* Start SUPPLIED PASSAGE *

At block 410, the method 400 includes receiving, by the processor, from the one or more destination endpoints, a response having an output generated on execution of the one or more API methods in the corresponding destination devices.
At block 412, the method 400 includes determining, by the processor, using the LM engine, whether the output in the response corresponds to an expected output for the set of natural language instructions. The LM engine may determine whether any one or more of interpretation of function from natural language input, grammar, vocabulary, colloquialisms, and semantics is extracted accurately.
At block 414, the method 400 includes training, by the processor, the LM engine with supervised and unsupervised machine learning techniques based on the response received from the destination endpoint. In some embodiments, the response may include one or more attributes associated with an execution environment of the one or more destination devices in which the one or more API methods are executed, and wherein the LM engine is provided with a feedback during training by a heuristics engine that generates said feedback by comparing the one or more attributes with a predefined set of heuristics. A person of ordinary skill in the art will readily ascertain that the illustrated blocks are set out to explain the exemplary embodiments shown, and it should be anticipated that ongoing technological development will change the manner in which particular functions are performed. These examples are presented herein for purposes of illustration, and not limitation. Further, the boundaries of the functional building blocks have been arbitrarily defined herein for the convenience of the description. Alternative boundaries can be defined so long as the specified functions and relationships thereof are appropriately performed. Alternatives (including equivalents, extensions, variations, deviations, etc., of those described herein) will be apparent to persons skilled in the relevant art(s) based on the teachings contained herein. Such alternatives fall within the scope of the disclosed embodiments.

* End SUPPLIED PASSAGE *
* Start ITEMS *

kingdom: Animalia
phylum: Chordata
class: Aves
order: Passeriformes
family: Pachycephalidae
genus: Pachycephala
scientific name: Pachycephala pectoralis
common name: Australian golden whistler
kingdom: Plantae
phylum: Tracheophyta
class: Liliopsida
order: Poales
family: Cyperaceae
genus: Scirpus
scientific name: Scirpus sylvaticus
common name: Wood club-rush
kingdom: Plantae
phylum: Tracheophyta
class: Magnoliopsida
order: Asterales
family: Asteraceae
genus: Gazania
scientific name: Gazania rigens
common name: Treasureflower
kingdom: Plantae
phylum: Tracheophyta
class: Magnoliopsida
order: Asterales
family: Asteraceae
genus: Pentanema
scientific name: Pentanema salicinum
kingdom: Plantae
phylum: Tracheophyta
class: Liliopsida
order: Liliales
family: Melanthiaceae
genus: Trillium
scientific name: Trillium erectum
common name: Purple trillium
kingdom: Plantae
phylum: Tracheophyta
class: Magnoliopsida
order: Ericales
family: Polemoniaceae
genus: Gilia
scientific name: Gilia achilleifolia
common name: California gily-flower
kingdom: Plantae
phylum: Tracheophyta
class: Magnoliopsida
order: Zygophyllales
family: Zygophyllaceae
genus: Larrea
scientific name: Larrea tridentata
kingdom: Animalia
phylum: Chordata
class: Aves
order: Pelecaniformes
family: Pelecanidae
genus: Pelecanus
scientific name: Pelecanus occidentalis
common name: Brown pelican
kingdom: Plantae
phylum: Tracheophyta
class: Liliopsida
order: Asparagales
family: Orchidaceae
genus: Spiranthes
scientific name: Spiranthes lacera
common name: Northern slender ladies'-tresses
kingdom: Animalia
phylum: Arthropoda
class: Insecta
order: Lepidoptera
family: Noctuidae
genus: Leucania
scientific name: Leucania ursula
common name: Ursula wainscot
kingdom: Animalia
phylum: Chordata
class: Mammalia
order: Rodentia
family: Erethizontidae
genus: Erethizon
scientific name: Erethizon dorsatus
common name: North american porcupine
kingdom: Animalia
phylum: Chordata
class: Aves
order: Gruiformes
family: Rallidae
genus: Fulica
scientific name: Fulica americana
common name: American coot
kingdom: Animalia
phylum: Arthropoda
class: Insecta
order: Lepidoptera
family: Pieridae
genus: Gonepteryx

* End ITEMS *

§ GIVEN TASK 1
In the passage on method 400, switch "processor" to "controller" and give the part from "At block 410, the" to "corresponding destination devices." again.
§ GIVEN TASK 2
Pick up the passage on method 400 after its last sentence and carry it on.

§ FINAL RESULT 1
At block 410, the method 400 includes receiving, by the controller, from the one or more destination endpoints, a response having an output generated on execution of the one or more API methods in the corresponding destination devices.

§ FINAL RESULT 2
Exemplary ScenarioA User may provide natural language instruction, such as “How much did I spend on my credit cards this month?”, to the system 106 via the one or more user devices 103. The system 106, using the LM engine 108, may interpret the natural language instructions. In some examples, the LM engine 108 may extract named entities from the natural language instructions, and returns a dictionary of the extracted entities. Thereafter, the LM engine 108 may identify intent in the command. The LM engine 108 may map the intent and the extracted entities with one or more APIs methods in the API repository. The API repository may define two API methods along with their required parameters, viz. a credit_card_spending API expecting a ‘credit_card’ parameter and a ‘month’ parameter, and a bank_balance API expecting a ‘bank_account’ parameter. Each of the API methods further include a destination endpoint, indicative of a URL to which the API call must be made. In examples where an API method is mapped successfully to the extracted entities and the intent, the system 106 may transmit a set of signals to the destination endpoints to execute said API method. In examples where an API method is unmappable with the extracted entities and the identified intent, the LM engine 108 may generate one or more API methods with corresponding destination endpoint and a set of parameters for execution of the identified intent/task in the natural language instruction. The system 106 may then transmit the set of signals to execute the constructed API method. The destination device 114 may execute a routine or a subroutine for one receiving the API method. The system 106 may then receive a response from the destination endpoint, the response having an output. The response may be parsed, processed, and displayed to the user on the user interface 104.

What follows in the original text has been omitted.